47. Le travailleur dont la lésion professionnelle est consolidée a droit à l'indemnité de remplacement du revenu prévue par l'article 45 tant qu'il a besoin de réadaptation pour redevenir capable d'exercer son emploi ou, si cet objectif ne peut être atteint, pour devenir capable d'exercer à plein temps un emploi convenable.

__________

1985, c. 6, a. 47.

 

 

PAR CES MOTIFS, LA COMMISSION DES LÉSIONS PROFESSIONNELLES :

ACCUEILLE la requête déposée par monsieur André Pelchat, le travailleur;

INFIRME la décision rendue par la Commission de la santé et de la sécurité du travail le 29 octobre 2007 à la suite d’une révision administrative;

DÉCLARE que l’emploi de livreur de mets préparés ne constitue pas un emploi convenable au sens de la Loi sur les accidents du travail et les maladies professionnelles;

RENVOIE le dossier à la Commission de la santé et de la sécurité du travail pour qu’elle reprenne le processus de détermination d’un emploi convenable;

DÉCLARE en conséquence que le travailleur a droit aux indemnités de remplacement du revenu tant et aussi longtemps qu’il aura besoin de réadaptation pour exercer à plein temps un emploi convenable ou pour participer à toute autre mesure de réadaptation que pourra déterminer la Commission de la santé et de la sécurité du travail, et ce, à compter du 7 juillet 2008.

 

 

__________________________________

 

Claire Burdett

 

 

 

 

M. Yvan Perron

UTAQ

Représentant de la partie requérante

 

 

 



[1]           L.R.Q., c. A-3.001.

[2]           C.L.P. 223073-62C-0312, 17 mai 2007, M. Auclair.

[3]           Martin et Ameublements Elran ltée, C.A.L.P. 45962-62-9210, 14 juillet 1994, L. Thibault; Pisani et Marché D’Alimentation Régal Inc, C.L.P. 134973-72-0003, B. Lemay.

[4]           Précitée note 3.

[5]           Martel et Installation électrique Danor ltée et C.S.S.T., C.L.P. 104625-61-9808, 28 janvier 2000, P. Perron; Béchard et M et G Cable Service Inc., C.L.P. 121589-62-9908, 31 janvier 2000, A. Vaillancourt; Précitée note 3.

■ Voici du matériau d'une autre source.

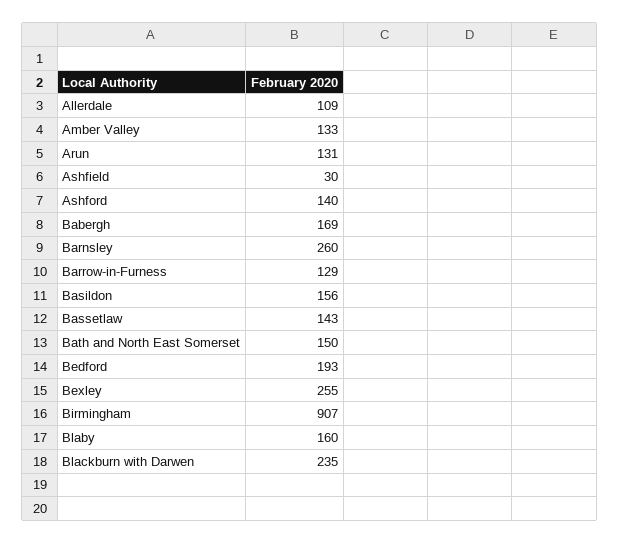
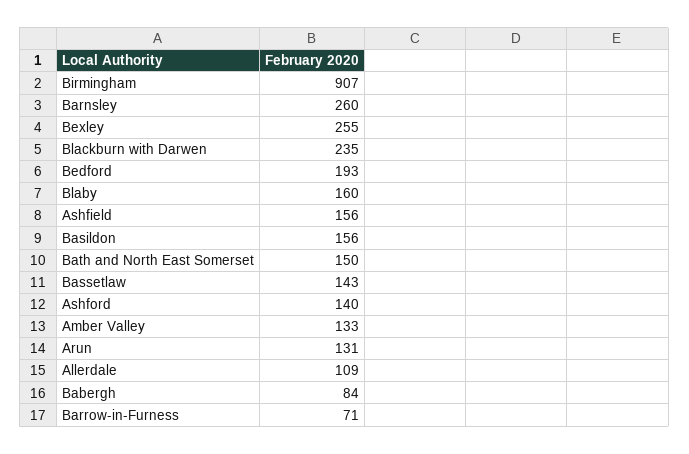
  {
    "Allerdale": 109,
    "Amber Valley": 133,
    "Arun": 131,
-   "Ashfield": 30,
+   "Ashfield": 156,
    "Ashford": 140,
-   "Babergh": 169,
+   "Babergh": 84,
    "Barnsley": 260,
-   "Barrow-in-Furness": 129,
+   "Barrow-in-Furness": 71,
    "Basildon": 156,
    "Bassetlaw": 143,
    "Bath and North East Somerset": 150,
    "Bedford": 193,
    "Bexley": 255,
    "Birmingham": 907,
    "Blaby": 160,
    "Blackburn with Darwen": 235
  }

[6]           Précitée note 3; Thibodeau et Toitures Trois Étoiles inc., C.L.P. 201812-71-0303, 4 octobre 2004, D. Gruffy, (04LP-168).

[7]           Labonté et Coiffure Chantal Coiffure et C.S.S.T., 117062-61-9905, 15 octobre 1999, G Morin;       Précitée note 3.

[8]           Lemarier et Motel Idéal Lajeunesse, C.L.P. 159986-61-0105, 24 juillet 2002, G. Morin.

[9]           C.S.S.T. et Fiset, C.A.L.P. 74567-63-9511, 24 janvier 1997, B. Lemay.

[10]         Fortin et Entr. Peinturlure inc., C.L.P. 200948-01A-0302, 31 octobre 2004, C.-A. Ducharme (décision accueillant la requête en révision) ; Nadeau et Les Produits Paradis 1988 inc. (fermé), C.L.P. 249285-62B-0411, 16 mai 2005, J.-M. Dubois, révision rejetée, 5 décembre 2005, B. Lemay.

[11]         Tardif et Les Habitations Doux Confort et C.S.S.T., 253955-63-0501, 6 décembre 2005, J.-P. Arsenault; D'Urso et Éclairages Pa-Co inc., C.L.P. 201355-64-0610, 1er octobre 2007, R. Daniel.

[12]         Précitée note 11.

AVIS :
Le lecteur doit s'assurer que les décisions consultées sont finales et sans appel; la consultation du plumitif s'avère une précaution utile.